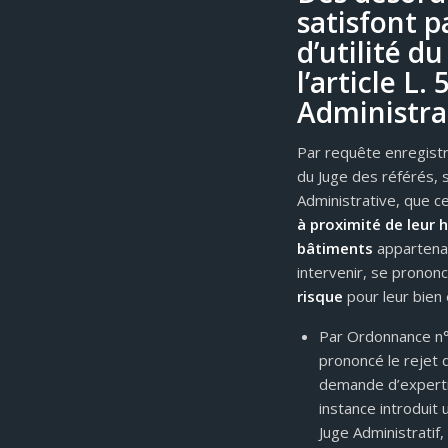
satisfont p
d’utilité d
l’article L.
Administra
Par requête enregistr
du Juge des référés, s
Administrative, que c
à proximité de leur h
bâtiments
appartenan
intervenir, se prononc
risque
pour leur bien 
Par Ordonnance n°
prononcé le rejet d
demande d’experti
instance introduit
Juge Administratif,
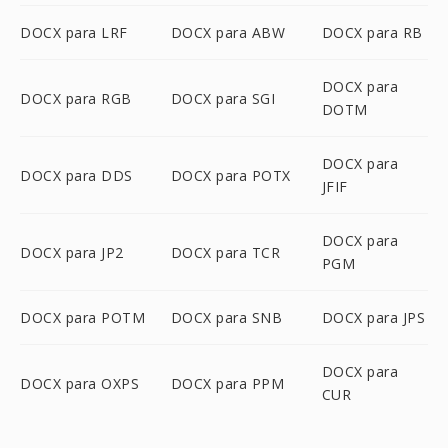
DOCX para LRF
DOCX para ABW
DOCX para RB
DOCX para
DOCX para RGB
DOCX para SGI
DOTM
DOCX para
DOCX para DDS
DOCX para POTX
JFIF
DOCX para
DOCX para JP2
DOCX para TCR
PGM
DOCX para POTM
DOCX para SNB
DOCX para JPS
DOCX para
DOCX para OXPS
DOCX para PPM
CUR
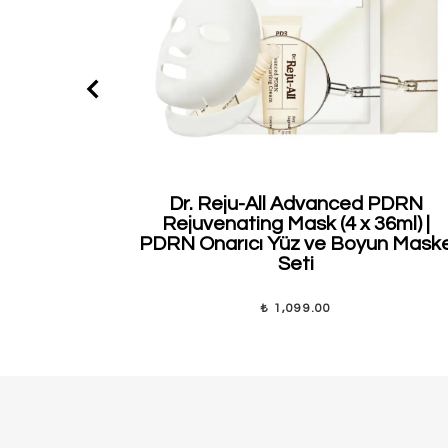
Dr. Reju-All Advanced PDRN
Rejuvenating Mask (4 x 36ml) |
PDRN Onarıcı Yüz ve Boyun Mask
Seti
₺ 1,099.00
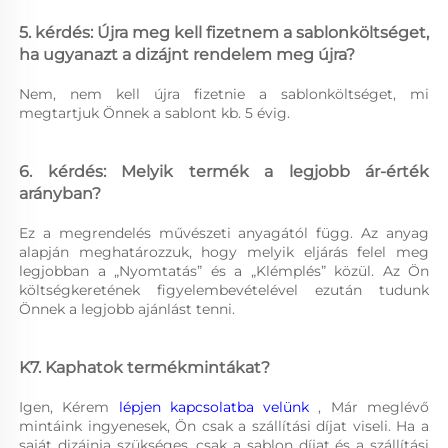
5. kérdés: Újra meg kell fizetnem a sablonköltséget, 
ha ugyanazt a dizájnt rendelem meg újra? 
Nem, nem kell újra fizetnie a sablonköltséget, mi 
megtartjuk Önnek a sablont kb. 5 évig. 
6. kérdés: Melyik termék a legjobb ár-érték 
arányban? 
Ez a megrendelés művészeti anyagától függ. Az anyag 
alapján meghatározzuk, hogy melyik eljárás felel meg 
legjobban a „Nyomtatás” és a „Klémplés” közül. Az Ön 
költségkeretének figyelembevételével ezután tudunk 
Önnek a legjobb ajánlást tenni. 
K7. Kaphatok termékmintákat? 
Igen, Kérem 
lépjen kapcsolatba velünk 
, Már meglévő 
mintáink ingyenesek, Ön csak a szállítási díjat viseli. Ha a 
saját dizájnja szükséges, csak a sablon díjat és a szállítási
....
**DIRECTIONS FOR THIS TASK**
Could you transcribe the text from every one of the entries above, reproducing each line exactly, with the pictures left out of your answer?

**PROBLEM SOLUTION**
satisfont p
d’utilité d
l’article L.
Administra
Par requête enregistr
du Juge des référés, s
Administrative, que c
à proximité de leur h
bâtiments
appartenan
intervenir, se prononc
risque
pour leur bien 
Par Ordonnance n°
prononcé le rejet d
demande d’experti
instance introduit
Juge Administratif,
DOCX para LRF
DOCX para ABW
DOCX para RB
DOCX para
DOCX para RGB
DOCX para SGI
DOTM
DOCX para
DOCX para DDS
DOCX para POTX
JFIF
DOCX para
DOCX para JP2
DOCX para TCR
PGM
DOCX para POTM
DOCX para SNB
DOCX para JPS
DOCX para
DOCX para OXPS
DOCX para PPM
CUR
Dr. Reju-All Advanced PDRN
Rejuvenating Mask (4 x 36ml) |
PDRN Onarıcı Yüz ve Boyun Mask
Seti
₺ 1,099.00
5. kérdés: Újra meg kell fizetnem a sablonköltséget, 
ha ugyanazt a dizájnt rendelem meg újra? 
Nem, nem kell újra fizetnie a sablonköltséget, mi 
megtartjuk Önnek a sablont kb. 5 évig. 
6. kérdés: Melyik termék a legjobb ár-érték 
arányban? 
Ez a megrendelés művészeti anyagától függ. Az anyag 
alapján meghatározzuk, hogy melyik eljárás felel meg 
legjobban a „Nyomtatás” és a „Klémplés” közül. Az Ön 
költségkeretének figyelembevételével ezután tudunk 
Önnek a legjobb ajánlást tenni. 
K7. Kaphatok termékmintákat? 
Igen, Kérem 
lépjen kapcsolatba velünk 
, Már meglévő 
mintáink ingyenesek, Ön csak a szállítási díjat viseli. Ha a 
saját dizájnja szükséges, csak a sablon díjat és a szállítási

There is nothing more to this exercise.